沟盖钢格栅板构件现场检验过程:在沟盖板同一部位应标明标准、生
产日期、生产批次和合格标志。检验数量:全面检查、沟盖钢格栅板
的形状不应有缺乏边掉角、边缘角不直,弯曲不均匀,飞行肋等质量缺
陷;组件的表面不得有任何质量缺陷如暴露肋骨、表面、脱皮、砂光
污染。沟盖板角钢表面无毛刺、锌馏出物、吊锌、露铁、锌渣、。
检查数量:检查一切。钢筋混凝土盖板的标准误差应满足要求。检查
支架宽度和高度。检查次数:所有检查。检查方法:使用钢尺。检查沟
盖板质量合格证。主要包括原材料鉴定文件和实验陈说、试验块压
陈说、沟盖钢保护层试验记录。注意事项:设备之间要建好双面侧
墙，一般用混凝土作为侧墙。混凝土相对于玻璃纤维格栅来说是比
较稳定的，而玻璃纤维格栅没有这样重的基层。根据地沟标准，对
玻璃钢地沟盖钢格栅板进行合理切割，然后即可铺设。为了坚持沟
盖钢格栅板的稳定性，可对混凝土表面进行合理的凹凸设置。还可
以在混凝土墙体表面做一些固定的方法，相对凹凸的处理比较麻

Task goal ▸ Your answer should be an exact copy of the lines from the one with "的形状不应有缺乏边掉角、边缘角不直,弯曲不均匀,飞行肋等质量缺" through the end of the material, with no other lines.

Response ▸
的形状不应有缺乏边掉角、边缘角不直,弯曲不均匀,飞行肋等质量缺
陷;组件的表面不得有任何质量缺陷如暴露肋骨、表面、脱皮、砂光
污染。沟盖板角钢表面无毛刺、锌馏出物、吊锌、露铁、锌渣、。
检查数量:检查一切。钢筋混凝土盖板的标准误差应满足要求。检查
支架宽度和高度。检查次数:所有检查。检查方法:使用钢尺。检查沟
盖板质量合格证。主要包括原材料鉴定文件和实验陈说、试验块压
陈说、沟盖钢保护层试验记录。注意事项:设备之间要建好双面侧
墙，一般用混凝土作为侧墙。混凝土相对于玻璃纤维格栅来说是比
较稳定的，而玻璃纤维格栅没有这样重的基层。根据地沟标准，对
玻璃钢地沟盖钢格栅板进行合理切割，然后即可铺设。为了坚持沟
盖钢格栅板的稳定性，可对混凝土表面进行合理的凹凸设置。还可
以在混凝土墙体表面做一些固定的方法，相对凹凸的处理比较麻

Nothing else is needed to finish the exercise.